I believe Warren Spector enjoys much of his positive (and IMO well-deserved) reputation since the days of Ultima Underworld: The Stygian Abyss because the games he produces tend to occupy a smart middle ground between these two extremes. There's a definite story being told in his games, but players are -- by design -- able to approach that story through any of a number of supported playstyles. At a high level, these games are linear; but at any moment of play there's considerable freedom to take different paths in solving story-related problems -- even more so than in, say, Valve's highly-regarded Half-Life games in which the player-character is sometimes literally "on rails."
So why haven't the Spector-type games been more successful commercially? I don't say that as a criticism; I happen to enjoy those games more than any other. But I think it's a valid question from a business-oriented game design perspective. Is something distinctive lost when both designer and player have equal billing as "the storyteller" of a game?
I have only slight familiarity with BioShock, but from what I gather from friends, you can progress through that game following a variety of very different paths. Even then, you are running on rails laid by the game designer. In this case, you have a multi-threaded set of rails, but a set of rails, nontheless.
A better example of user created authorship would probably be Ultima Online. In UO, there were no quests to speak of. There were dungeons to explore, and critters to kill above ground, but these were mostly for resource gathering, not story telling. Origin supplied the stage, and players supplied the stories, and there were as many stories as there were players. Some stories were obscure, and some stories spanned an entire shard, and some became know across other shards.
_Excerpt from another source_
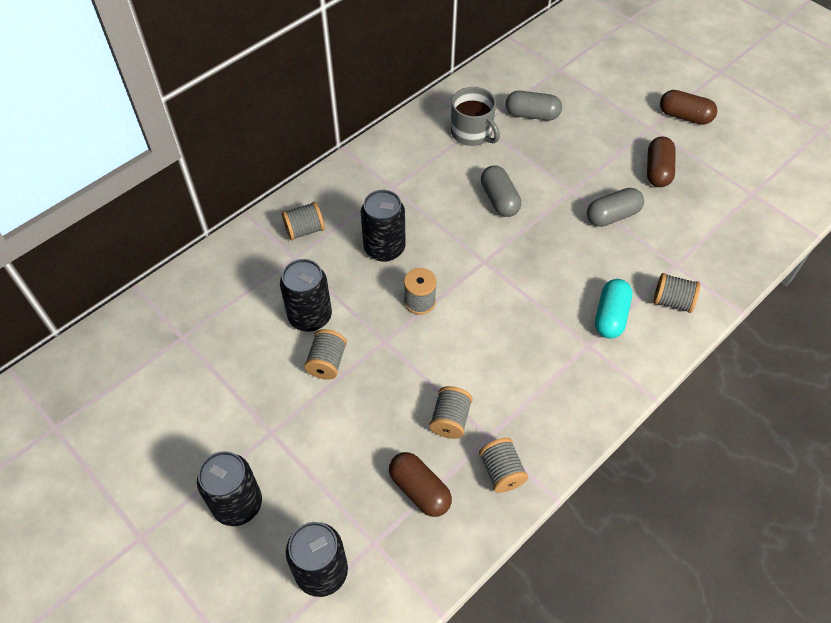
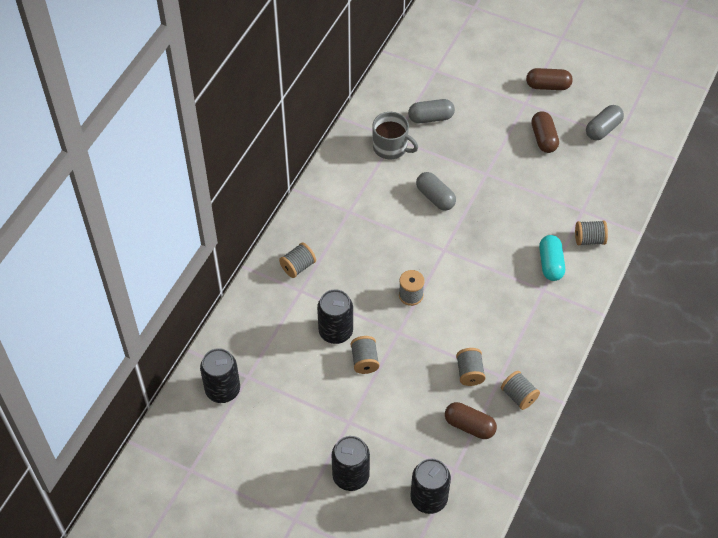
camera: 20 degrees left, 0 degrees up
(384, 248) = (366, 262): black can -> black can (222, 390)
(612, 216) = (523, 185): grey capsule -> grey capsule (603, 129)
I have personal experience with a player war between two guilds that involved not only our two guilds on UO Siege Perilous, but featured a web of alliances that formed and broke, included betrayals, heroism, double crosses, victories and defeats for both sides as the shifting fortunes of the war ebbed and flowed. Hundreds of players were involved in this war, either directly or indirectly, and it spilled out of the game and into the UO forums, and various respective guild forums. It lasted for a couple of years. None of it was developed, coordinated, or even acknowleged by Origin, and yet it remains my most significant gaming experience of the last decade.
I can see where Warren Spector may not like the idea of user generated content, but in both Ultima Online and in the late lamented Shadowbane, the stories generated by the players themselves were far superior to any of the thin homogonized, sanitized, repetative gruel supplied by most game developers.
I'm sure developers like Spector have tales they want to tell. Based on recent game failures, many players are not interested in what they have to offer.
Give us a compelling world, and then get out of our way. More often than not, at least in the MMO world, you are an obstacle, not a resource.
But Spector has discovered a new medium. A medium for storytelling that did not exist before. It is only a historic coincidence that this medium came out of games.
This new medium's interactivity introduces an entirely new range of possibilities for storytelling. Authors will develop ways of including the player in the telling without having to give up their role. Such active involvement of the public has in fact been a dream of many artists for many centuries. We have finally developed a technology that is capable of realizing this dream. But it will take some time to understand how to do this well.